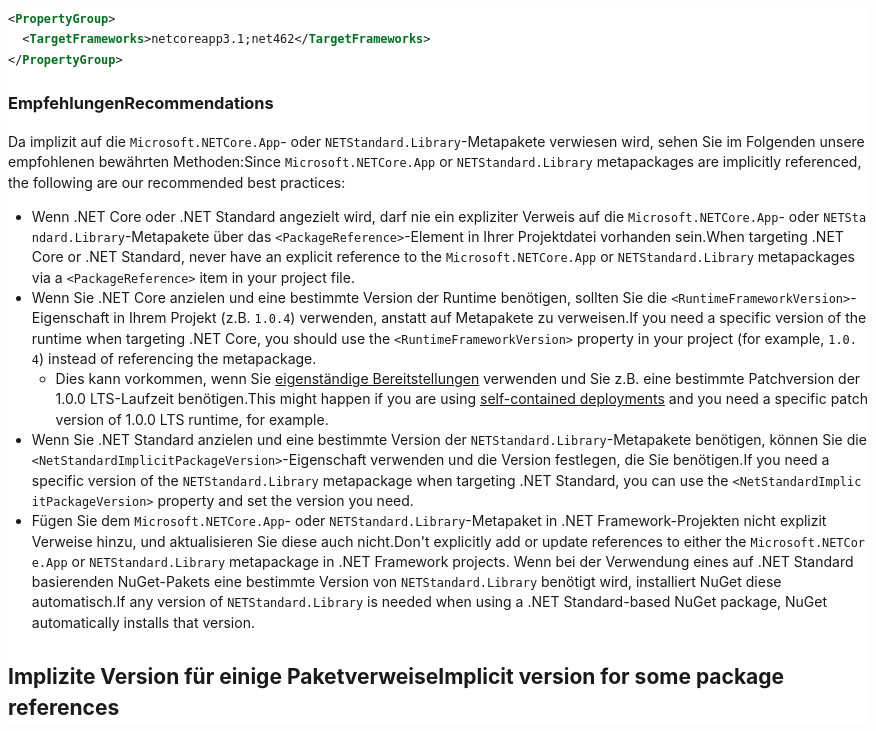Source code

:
  ```xml
 <PropertyGroup>
   <TargetFrameworks>netcoreapp3.1;net462</TargetFrameworks>
 </PropertyGroup>
 ```

### <a name="recommendations"></a><span data-ttu-id="7370e-109">Empfehlungen</span><span class="sxs-lookup"><span data-stu-id="7370e-109">Recommendations</span></span>

<span data-ttu-id="7370e-110">Da implizit auf die `Microsoft.NETCore.App`- oder `NETStandard.Library`-Metapakete verwiesen wird, sehen Sie im Folgenden unsere empfohlenen bewährten Methoden:</span><span class="sxs-lookup"><span data-stu-id="7370e-110">Since `Microsoft.NETCore.App` or `NETStandard.Library` metapackages are implicitly referenced, the following are our recommended best practices:</span></span>

- <span data-ttu-id="7370e-111">Wenn .NET Core oder .NET Standard angezielt wird, darf nie ein expliziter Verweis auf die `Microsoft.NETCore.App`- oder `NETStandard.Library`-Metapakete über das `<PackageReference>`-Element in Ihrer Projektdatei vorhanden sein.</span><span class="sxs-lookup"><span data-stu-id="7370e-111">When targeting .NET Core or .NET Standard, never have an explicit reference to the `Microsoft.NETCore.App` or `NETStandard.Library` metapackages via a `<PackageReference>` item in your project file.</span></span>
- <span data-ttu-id="7370e-112">Wenn Sie .NET Core anzielen und eine bestimmte Version der Runtime benötigen, sollten Sie die `<RuntimeFrameworkVersion>`-Eigenschaft in Ihrem Projekt (z.B. `1.0.4`) verwenden, anstatt auf Metapakete zu verweisen.</span><span class="sxs-lookup"><span data-stu-id="7370e-112">If you need a specific version of the runtime when targeting .NET Core, you should use the `<RuntimeFrameworkVersion>` property in your project (for example, `1.0.4`) instead of referencing the metapackage.</span></span>
  - <span data-ttu-id="7370e-113">Dies kann vorkommen, wenn Sie [eigenständige Bereitstellungen](../deploying/index.md#publish-self-contained) verwenden und Sie z.B. eine bestimmte Patchversion der 1.0.0 LTS-Laufzeit benötigen.</span><span class="sxs-lookup"><span data-stu-id="7370e-113">This might happen if you are using [self-contained deployments](../deploying/index.md#publish-self-contained) and you need a specific patch version of 1.0.0 LTS runtime, for example.</span></span>
- <span data-ttu-id="7370e-114">Wenn Sie .NET Standard anzielen und eine bestimmte Version der `NETStandard.Library`-Metapakete benötigen, können Sie die `<NetStandardImplicitPackageVersion>`-Eigenschaft verwenden und die Version festlegen, die Sie benötigen.</span><span class="sxs-lookup"><span data-stu-id="7370e-114">If you need a specific version of the `NETStandard.Library` metapackage when targeting .NET Standard, you can use the `<NetStandardImplicitPackageVersion>` property and set the version you need.</span></span>
- <span data-ttu-id="7370e-115">Fügen Sie dem `Microsoft.NETCore.App`- oder `NETStandard.Library`-Metapaket in .NET Framework-Projekten nicht explizit Verweise hinzu, und aktualisieren Sie diese auch nicht.</span><span class="sxs-lookup"><span data-stu-id="7370e-115">Don't explicitly add or update references to either the `Microsoft.NETCore.App` or `NETStandard.Library` metapackage in .NET Framework projects.</span></span> <span data-ttu-id="7370e-116">Wenn bei der Verwendung eines auf .NET Standard basierenden NuGet-Pakets eine bestimmte Version von `NETStandard.Library` benötigt wird, installiert NuGet diese automatisch.</span><span class="sxs-lookup"><span data-stu-id="7370e-116">If any version of `NETStandard.Library` is needed when using a .NET Standard-based NuGet package, NuGet automatically installs that version.</span></span>

## <a name="implicit-version-for-some-package-references"></a><span data-ttu-id="7370e-117">Implizite Version für einige Paketverweise</span><span class="sxs-lookup"><span data-stu-id="7370e-117">Implicit version for some package references</span></span>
==============================
● **What is being asked**
Output the records above exactly as written, but leave out the pictures.

● **Task answer**
Source code

:
  ```xml
 <PropertyGroup>
   <TargetFrameworks>netcoreapp3.1;net462</TargetFrameworks>
 </PropertyGroup>
 ```

### <a name="recommendations"></a><span data-ttu-id="7370e-109">Empfehlungen</span><span class="sxs-lookup"><span data-stu-id="7370e-109">Recommendations</span></span>

<span data-ttu-id="7370e-110">Da implizit auf die `Microsoft.NETCore.App`- oder `NETStandard.Library`-Metapakete verwiesen wird, sehen Sie im Folgenden unsere empfohlenen bewährten Methoden:</span><span class="sxs-lookup"><span data-stu-id="7370e-110">Since `Microsoft.NETCore.App` or `NETStandard.Library` metapackages are implicitly referenced, the following are our recommended best practices:</span></span>

- <span data-ttu-id="7370e-111">Wenn .NET Core oder .NET Standard angezielt wird, darf nie ein expliziter Verweis auf die `Microsoft.NETCore.App`- oder `NETStandard.Library`-Metapakete über das `<PackageReference>`-Element in Ihrer Projektdatei vorhanden sein.</span><span class="sxs-lookup"><span data-stu-id="7370e-111">When targeting .NET Core or .NET Standard, never have an explicit reference to the `Microsoft.NETCore.App` or `NETStandard.Library` metapackages via a `<PackageReference>` item in your project file.</span></span>
- <span data-ttu-id="7370e-112">Wenn Sie .NET Core anzielen und eine bestimmte Version der Runtime benötigen, sollten Sie die `<RuntimeFrameworkVersion>`-Eigenschaft in Ihrem Projekt (z.B. `1.0.4`) verwenden, anstatt auf Metapakete zu verweisen.</span><span class="sxs-lookup"><span data-stu-id="7370e-112">If you need a specific version of the runtime when targeting .NET Core, you should use the `<RuntimeFrameworkVersion>` property in your project (for example, `1.0.4`) instead of referencing the metapackage.</span></span>
  - <span data-ttu-id="7370e-113">Dies kann vorkommen, wenn Sie [eigenständige Bereitstellungen](../deploying/index.md#publish-self-contained) verwenden und Sie z.B. eine bestimmte Patchversion der 1.0.0 LTS-Laufzeit benötigen.</span><span class="sxs-lookup"><span data-stu-id="7370e-113">This might happen if you are using [self-contained deployments](../deploying/index.md#publish-self-contained) and you need a specific patch version of 1.0.0 LTS runtime, for example.</span></span>
- <span data-ttu-id="7370e-114">Wenn Sie .NET Standard anzielen und eine bestimmte Version der `NETStandard.Library`-Metapakete benötigen, können Sie die `<NetStandardImplicitPackageVersion>`-Eigenschaft verwenden und die Version festlegen, die Sie benötigen.</span><span class="sxs-lookup"><span data-stu-id="7370e-114">If you need a specific version of the `NETStandard.Library` metapackage when targeting .NET Standard, you can use the `<NetStandardImplicitPackageVersion>` property and set the version you need.</span></span>
- <span data-ttu-id="7370e-115">Fügen Sie dem `Microsoft.NETCore.App`- oder `NETStandard.Library`-Metapaket in .NET Framework-Projekten nicht explizit Verweise hinzu, und aktualisieren Sie diese auch nicht.</span><span class="sxs-lookup"><span data-stu-id="7370e-115">Don't explicitly add or update references to either the `Microsoft.NETCore.App` or `NETStandard.Library` metapackage in .NET Framework projects.</span></span> <span data-ttu-id="7370e-116">Wenn bei der Verwendung eines auf .NET Standard basierenden NuGet-Pakets eine bestimmte Version von `NETStandard.Library` benötigt wird, installiert NuGet diese automatisch.</span><span class="sxs-lookup"><span data-stu-id="7370e-116">If any version of `NETStandard.Library` is needed when using a .NET Standard-based NuGet package, NuGet automatically installs that version.</span></span>

## <a name="implicit-version-for-some-package-references"></a><span data-ttu-id="7370e-117">Implizite Version für einige Paketverweise</span><span class="sxs-lookup"><span data-stu-id="7370e-117">Implicit version for some package references</span></span>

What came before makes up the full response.